- [EXERCISE MATERIALS]:
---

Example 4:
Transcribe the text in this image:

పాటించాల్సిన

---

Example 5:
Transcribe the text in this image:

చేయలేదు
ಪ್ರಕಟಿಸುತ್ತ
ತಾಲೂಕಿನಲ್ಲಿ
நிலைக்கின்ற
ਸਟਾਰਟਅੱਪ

- [WHAT THE EXERCISE ASKS]: Quote each line of the listing above exactly.

- [ANSWER BOX]:
---

Example 4:
Transcribe the text in this image:

పాటించాల్సిన

---

Example 5:
Transcribe the text in this image:

చేయలేదు
ಪ್ರಕಟಿಸುತ್ತ
ತಾಲೂಕಿನಲ್ಲಿ
நிலைக்கின்ற
ਸਟਾਰਟਅੱਪ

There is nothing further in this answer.